The Ministry of Shipping reportedly sent a detailed 30-page argument for its inclusion into the strategic list, mentioning that all of India’s neighbouring countries like China, Pakistan and Bangladesh had national shipping companies. DIPAM, however, responded saying that when the privatisation of The Shipping Corporation of India Ltd had been proposed the ministry had not objected in a letter in October 2019.

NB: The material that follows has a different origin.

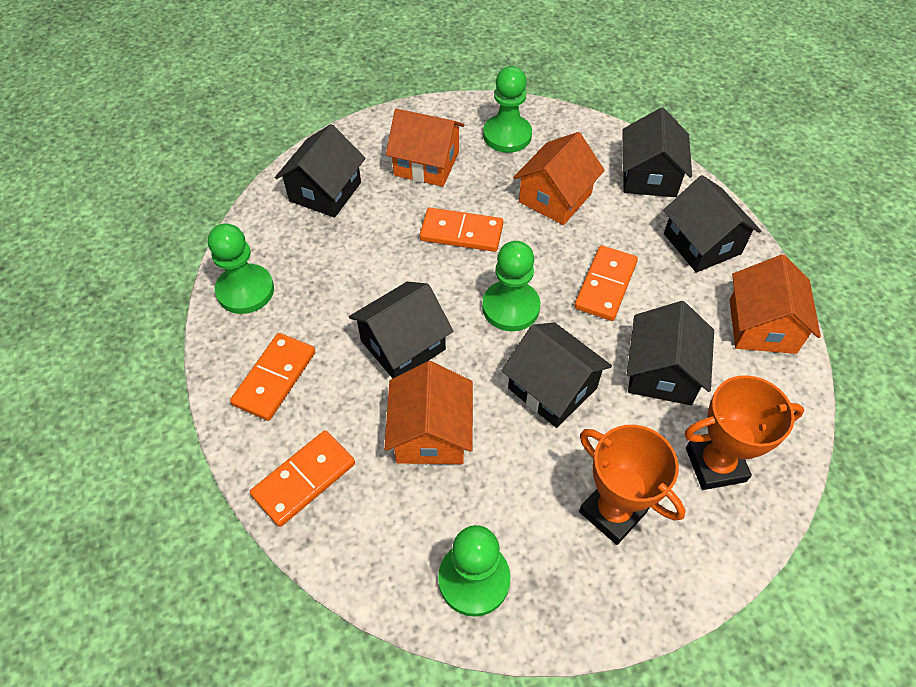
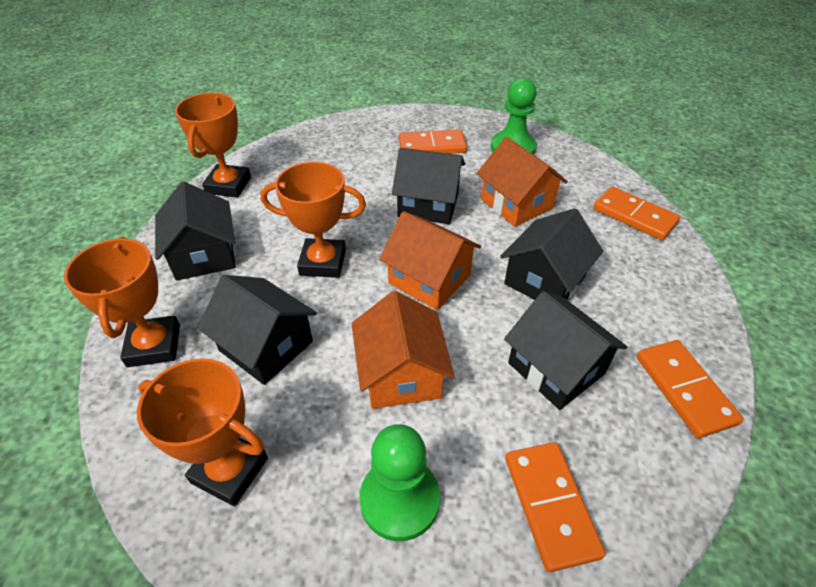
black house: 6 -> 5
green pawn: 4 -> 2
orange house: 4 -> 3
orange trophy: 2 -> 4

The move to privatise most public assets came at a time when the COVID-19 pandemic was wreaking havoc, and the Ministry of Health and Family Welfare cited the work done by government hospitals in curbing its ill-effects, mentioning that healthcare services be included in the strategic list. DIPAM, again, brushed its concerns aside, saying the private sector was “well equipped” to meet production and development of vaccines.

The move to privatise public assets has been facing stiff resistance from workers unions across the country. Nearly 10 lakh bank employees were on strike on March 15, 2021, followed by those in the insurance sector. Over 27 lakh electricity workers and engineers were on a one-day token strike on February 3 against The Electricity (Amendment) Bill, 2020, and the Standard Bidding Document (SBD).

In January The Centre of Indian Trade Unions (CITU) condemned the Centre for its “desperate move” to divest ten per cent of its shares in the Steel Authority of India Ltd (SAIL), calling it detrimental to national interest and saying that it would benefit private corporates.

During the financial year 2019-20, DIPAM divested government held stakes in 16 public entities and received receipts amounting to Rs 50,298.64 crore. From 2014 to 2019, the amount received through divestment was Rs 2,79,671.17 crore.